### [FRAGMENTO]

========================

Un epistolario revela la admiración y el amor entre ambas autoras.
Laforet y sus hijos en 1955.
En los últimos años de su vida, Elena Fortún se califica como una mujer “vieja” en las cartas que escribe a Carmen Laforet,
y morirá con sentimiento de culpa, creyendo haber sido mala esposa y
mala madre. Desea para su amiga del alma, 35 años más joven, un futuro
distinto; desea que sea una mujer nueva. Pero cuando Laforet publica ese
libro, en 1955, La mujer nueva, tanto la protagonista como su autora siguen atrapadas en esa España del franquismo
que también aplastó a Fortún, donde no hay diferencia entre sexo y
género y los roles que se reparten al nacer aprietan como un corsé. Un libro editado por la Fundación Banco Santander
recoge ahora parte de la correspondencia que ambas escritoras
mantuvieron durante cinco años, de febrero de 1947 (Fortún exiliada en
Argentina) hasta enero de 1952. Prologado por dos de las hijas de
Laforet, Cristina y Silvia, y por la hispanista Nuria
Capdevila-Argüelles, las cartas revelan ese espacio íntimo que tuvieron
que buscar las autoras en aquellos años para compartir sus inquietudes y
sus anhelos, sus miedos y su falta de libertad ante el machismo
imperante, un espacio donde no fuera necesario “podar el árbol de los deseos”.
Retrato de Elena Fortún.
Fortún (Madrid, 1886-1952) y Laforet (Barcelona, 1921-Madrid, 2004)

========================

### [DATOS PROPORCIONADOS]
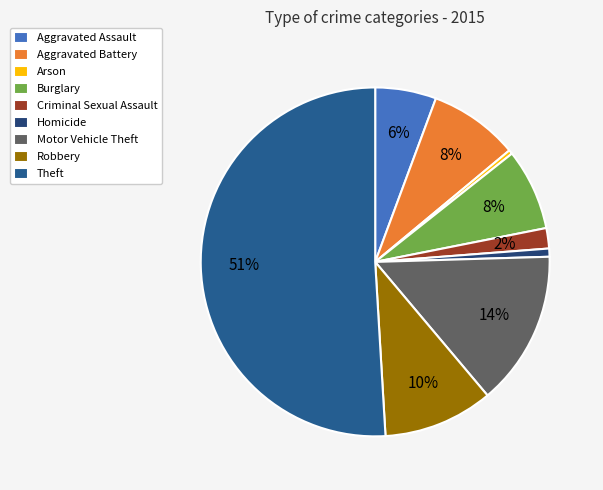

True or false: Criminal Sexual Assault accounts for 1% of the total.

False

========================

### [QUÉ SE PIDE]
Continúa el fragmento sobre la correspondencia entre Elena Fortún y Carmen Laforet a partir del punto en que se interrumpe.

### [RESPUESTA]
jamás escaparían de esa extraña espiritualidad que decían haber
alcanzado, podando el yo para que no crezca y alcanzar así la pureza,
una idea “que hoy leemos injusta y castrante”, señala
Capdevila-Argüelles, catedrática de Estudios Hispánicos y de Género de
la Universidad de Exeter.
“Las condiciones en España no cambiaron mucho y aunque ambas se
llevaban 35 años la situación fue parecida para las dos”.
Fueron, dice
Capdevila-Argüelles las que abrieron camino al feminismo actual, tenían
una conciencia de grupo.
En las cartas aparecen muchas más escritoras,
actrices, pintoras de aquel entonces, como Julia Minguillón, Josefina
Carabias, Paquita Mesa, María Martos de Baeza, Fernanda Monasterio,
Elena Quiroga, Carmen Conde, Matilde Ras, todas “exiliadas del canon”
Como ellas, las dos amigas “tenían también la capacidad y la
necesidad de resistir; su obra es la expresión de esa resistencia y el
camino de nuestro feminismo”, dice Capdevila-Argüelles.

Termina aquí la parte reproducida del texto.